This putative character and nature of the OBOR places the initiative as a competitor to the Western or American led world order- already under threat with Trump assuming the country’s presidency. The crystallization and fructification of OBOR has systemic , geopolitical and geo-economic implications. In terms  of the system and structure of international relations, the OBOR places China as a direct competitor to the United States; in this sense, if the OBOR gets translated into a reality, the world will become “purely” bipolar- that is, system polarity will be defined by two major powers- the United States and China. This ties into the dimensions of multilateralism. Again, if the OBOR becomes real, then its variant of multilateralism will undercut the multilateralism developed by the West( already under threat , especially after the 2008 financial crisis and the collapse of the Doha Round of trade talks). OBOR then is a new paradigm that potentially shatters older ones and creates a new order and architecture.
The question now is: Will OBOR see light of the day? That is, will it be crystallized into reality?
The answer is contingent.  The Idea of Asia as a coherent geopolitical and cultural entity has always been thrown into doubt by the very staggering diversity of the region. This diversity has entailed conflicts- both latent and overt- in and within Asia with the attendant political, economic and geopolitical competition between units that comprise Asia. This very fact has entailed security dilemmas and even wars, at times between constituents of Asia(broadly defined). There then is no glue, so to speak, that can bind Asia together into an entity. This is in stark contrast to the European Union, where, in the least, and especially in the initial stages of the “widening and deepening” of the Union, there was some consensus on values. (As Europe “ widened and deepened”, and it enveloped Eastern Europe, Central Europe and the Mediterranean countries, it was observed that there was a value schism in the European construct).
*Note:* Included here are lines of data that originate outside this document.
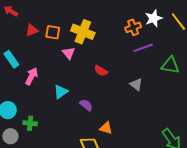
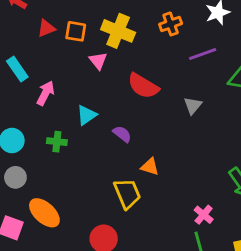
orange cross: (133, 27) -> (171, 24), moved
red semicircle: (101, 71) -> (143, 86), size x1.6
gray triangle: (136, 85) -> (193, 106), turned 32
green cross: (30, 123) -> (57, 142), moved

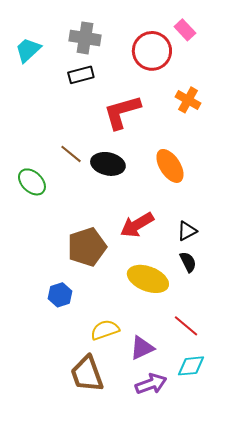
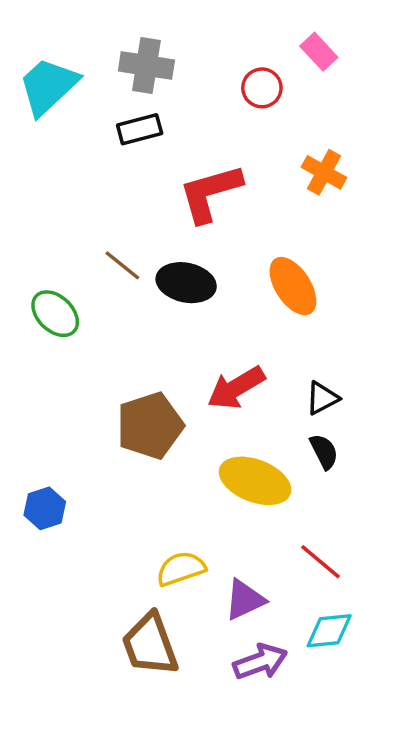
cyan trapezoid: (28, 50) -> (48, 86), size x1.4
red circle: (152, 51) -> (262, 88), size x0.6
blue hexagon: (60, 295) -> (45, 508), moved

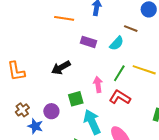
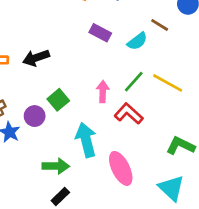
black arrow: (61, 68) -> (36, 58), moved
green square: (76, 99) -> (58, 100), moved, turned -35

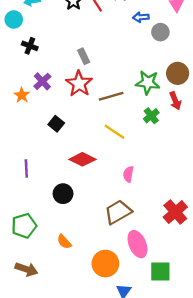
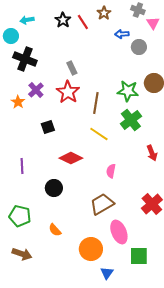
black cross: (30, 46) -> (25, 59), size x1.6
brown line: (111, 96) -> (96, 103), turned -65
red arrow: (175, 101) -> (152, 153), moved
green cross: (151, 116) -> (131, 120), size x1.5
black square: (56, 124) -> (48, 127), turned 32
green pentagon: (24, 226) -> (20, 216), turned 30

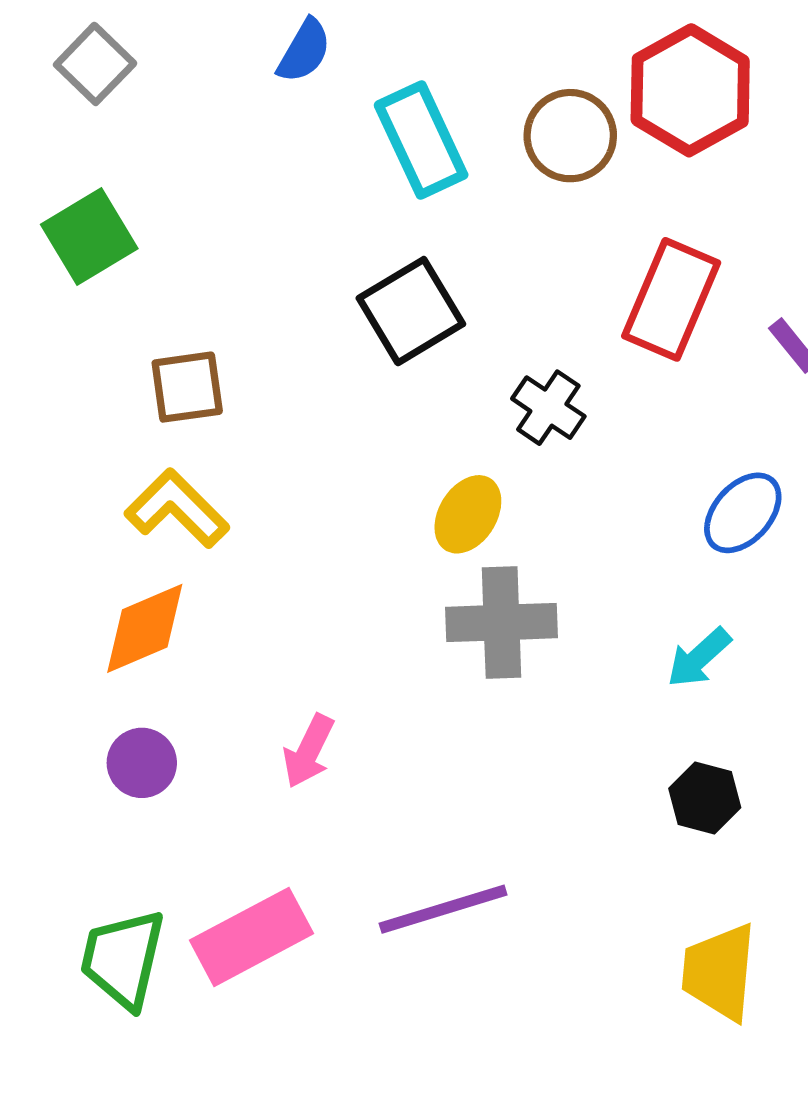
This, however, is one- even though important , part of the picture. The other side is of development. If a consensus emerges amongst the envisaged components of the OBOR initiative, on economic development, then the initiative might stand a chance. This is a Herculean task which would require deft leadership and a strict consensus. Development, or more accurately, development aid, is not neutral, as has been observed historically and even contemporarily. Bluntly put, development comes with strings attached. Given this, will the potential and envisaged constituents of the OBOR, be willing to cede leadership and even parts of sovereignty to China? If they do, what will be the condition(s) for this?
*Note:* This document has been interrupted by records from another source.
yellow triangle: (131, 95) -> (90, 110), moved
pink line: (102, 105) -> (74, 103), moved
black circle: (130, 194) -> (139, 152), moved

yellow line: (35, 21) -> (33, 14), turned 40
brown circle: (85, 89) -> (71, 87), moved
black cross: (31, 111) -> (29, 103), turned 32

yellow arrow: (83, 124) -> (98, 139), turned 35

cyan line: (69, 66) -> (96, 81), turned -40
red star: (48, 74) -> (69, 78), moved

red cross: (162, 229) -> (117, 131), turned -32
We may take recourse to history here. Unity, coherence and ceding of leadership and sovereignty(or parts of it), usually happens when nations, groups or groupings are faced with an “Other”. Perhaps the example of the European Union might illustrate the point. The European Union was at its apogee during the Cold War when the West was locked into an existential combat with the erstwhile Soviet Union, which was the West’s “Other” and vice versa. This battle imparted sting and bite to the West’s coherence and hence the European Union’s, by extension. Now returning to the theme of OBOR and its constituent components,  the initiative would want an “Other” to generate cohesion. This “Other” would axiomatically be the West. So, inherent to the OBOR is the crystallization of an “Other” which would give the initiative coherence, and cohesion. This, in turn means, or could mean a “Clash of Civilizations”-the thesis delineated by the late scholar and political scientist, Samuel Huntington.
If the OBOR then gets reified, and if “ Asia” exists in an existential or conflictual dynamic with the “West”, it would have all sorts of ramifications, implications and consequences- geopolitical, political, security and global security, normative and in terms of international relations and global governance. All in all, whether the OBOR pans into reality or whether it exists in weak form or not, world order and international relations are in great flux and fluidity. The only certainty about these is uncertainty. In short, we live in interesting times.